▸ **Records for the exercise**
=== Begin Enclosure ===

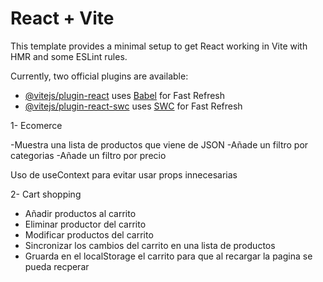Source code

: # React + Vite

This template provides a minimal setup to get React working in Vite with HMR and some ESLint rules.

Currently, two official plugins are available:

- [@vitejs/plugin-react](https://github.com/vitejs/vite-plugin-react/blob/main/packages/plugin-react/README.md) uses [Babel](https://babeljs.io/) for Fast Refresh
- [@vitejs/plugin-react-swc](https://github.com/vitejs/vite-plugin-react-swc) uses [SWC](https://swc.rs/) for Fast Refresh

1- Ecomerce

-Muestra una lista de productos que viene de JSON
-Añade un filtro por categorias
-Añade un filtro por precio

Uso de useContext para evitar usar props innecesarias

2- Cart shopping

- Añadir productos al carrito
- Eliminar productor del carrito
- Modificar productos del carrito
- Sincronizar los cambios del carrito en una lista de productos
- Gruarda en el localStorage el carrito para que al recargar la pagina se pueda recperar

=== End Enclosure ===
=== Begin Enclosure ===

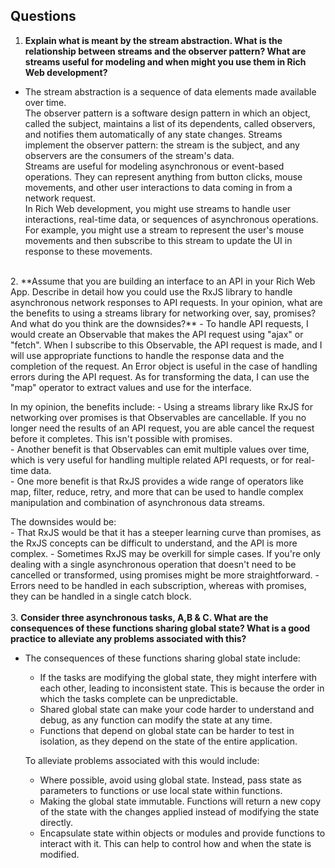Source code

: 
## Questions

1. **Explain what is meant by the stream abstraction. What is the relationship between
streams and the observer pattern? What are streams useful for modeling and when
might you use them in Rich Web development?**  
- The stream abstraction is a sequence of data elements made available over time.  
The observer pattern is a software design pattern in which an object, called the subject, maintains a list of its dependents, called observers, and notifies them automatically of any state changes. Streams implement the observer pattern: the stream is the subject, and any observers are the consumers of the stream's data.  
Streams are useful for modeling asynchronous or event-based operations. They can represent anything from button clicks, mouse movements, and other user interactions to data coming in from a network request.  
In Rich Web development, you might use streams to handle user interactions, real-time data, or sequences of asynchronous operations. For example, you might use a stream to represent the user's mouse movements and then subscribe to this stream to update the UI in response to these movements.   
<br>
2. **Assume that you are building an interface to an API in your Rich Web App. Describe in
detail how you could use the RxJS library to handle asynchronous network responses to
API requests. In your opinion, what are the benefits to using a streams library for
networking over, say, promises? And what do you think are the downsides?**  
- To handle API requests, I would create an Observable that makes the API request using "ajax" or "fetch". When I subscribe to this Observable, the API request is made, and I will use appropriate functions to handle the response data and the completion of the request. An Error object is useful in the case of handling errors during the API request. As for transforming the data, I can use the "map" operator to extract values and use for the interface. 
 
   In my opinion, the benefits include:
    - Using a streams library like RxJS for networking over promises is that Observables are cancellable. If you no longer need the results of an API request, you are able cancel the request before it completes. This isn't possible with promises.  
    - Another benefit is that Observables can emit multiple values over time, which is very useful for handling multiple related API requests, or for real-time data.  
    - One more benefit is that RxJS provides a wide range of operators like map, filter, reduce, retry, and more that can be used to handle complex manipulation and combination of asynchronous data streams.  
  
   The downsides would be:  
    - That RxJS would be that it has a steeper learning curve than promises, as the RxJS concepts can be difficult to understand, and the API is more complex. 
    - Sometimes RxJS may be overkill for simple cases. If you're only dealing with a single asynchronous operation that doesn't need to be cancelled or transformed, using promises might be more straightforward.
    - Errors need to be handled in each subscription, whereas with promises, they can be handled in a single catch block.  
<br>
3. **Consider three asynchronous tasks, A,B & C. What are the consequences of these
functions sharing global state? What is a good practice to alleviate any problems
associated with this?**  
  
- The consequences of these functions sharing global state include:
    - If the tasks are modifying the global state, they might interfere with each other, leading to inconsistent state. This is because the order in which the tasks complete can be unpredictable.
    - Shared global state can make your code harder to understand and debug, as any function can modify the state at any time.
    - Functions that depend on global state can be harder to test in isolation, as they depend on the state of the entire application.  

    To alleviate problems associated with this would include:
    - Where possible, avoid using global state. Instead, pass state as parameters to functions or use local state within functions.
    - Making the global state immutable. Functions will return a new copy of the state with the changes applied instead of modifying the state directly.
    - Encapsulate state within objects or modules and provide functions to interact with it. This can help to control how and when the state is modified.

=== End Enclosure ===
=== Begin Enclosure ===

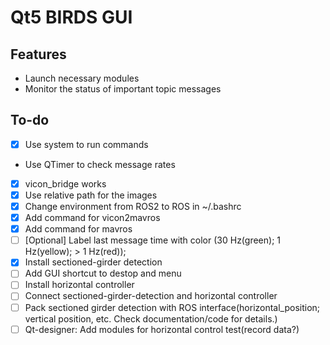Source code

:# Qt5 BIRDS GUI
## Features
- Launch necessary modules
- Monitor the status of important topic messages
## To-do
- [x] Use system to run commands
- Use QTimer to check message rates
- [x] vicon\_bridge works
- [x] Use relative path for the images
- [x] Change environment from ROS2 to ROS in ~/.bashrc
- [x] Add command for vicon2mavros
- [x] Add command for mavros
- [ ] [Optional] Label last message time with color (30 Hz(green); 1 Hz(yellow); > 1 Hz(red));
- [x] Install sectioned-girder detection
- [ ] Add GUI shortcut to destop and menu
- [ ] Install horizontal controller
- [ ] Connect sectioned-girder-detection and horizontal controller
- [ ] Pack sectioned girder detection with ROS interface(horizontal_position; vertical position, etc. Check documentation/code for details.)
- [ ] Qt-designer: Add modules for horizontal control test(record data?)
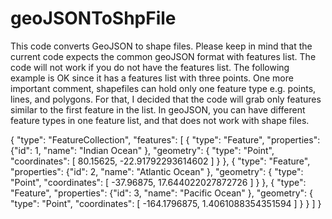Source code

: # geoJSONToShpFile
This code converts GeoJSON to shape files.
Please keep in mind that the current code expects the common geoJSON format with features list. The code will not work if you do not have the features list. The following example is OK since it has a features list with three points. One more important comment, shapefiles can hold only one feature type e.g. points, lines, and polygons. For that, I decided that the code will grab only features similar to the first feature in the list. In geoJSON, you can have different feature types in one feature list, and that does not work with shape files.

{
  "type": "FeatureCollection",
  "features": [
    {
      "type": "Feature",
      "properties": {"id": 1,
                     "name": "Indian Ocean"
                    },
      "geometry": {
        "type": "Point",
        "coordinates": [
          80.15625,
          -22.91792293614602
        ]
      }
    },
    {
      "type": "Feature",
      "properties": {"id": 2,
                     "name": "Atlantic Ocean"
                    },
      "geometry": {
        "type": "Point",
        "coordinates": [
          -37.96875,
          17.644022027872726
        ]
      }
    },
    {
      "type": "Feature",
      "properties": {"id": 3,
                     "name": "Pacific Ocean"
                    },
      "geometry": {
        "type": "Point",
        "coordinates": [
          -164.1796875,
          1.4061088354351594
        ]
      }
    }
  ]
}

=== End Enclosure ===

▸ **Job**
Could you lay out the lines starting at the one containing "Uso de useContext" and ending at the one containing "- Gruarda en" as a Markdown table with the columns Row and Line, omitting blank lines?

▸ **Exercise answer**
| Row | Line |
|---|---|
| 1 | Uso de useContext para evitar usar props innecesarias |
| 2 | 2- Cart shopping |
| 3 | - Añadir productos al carrito |
| 4 | - Eliminar productor del carrito |
| 5 | - Modificar productos del carrito |
| 6 | - Sincronizar los cambios del carrito en una lista de productos |
| 7 | - Gruarda en el localStorage el carrito para que al recargar la pagina se pueda recperar |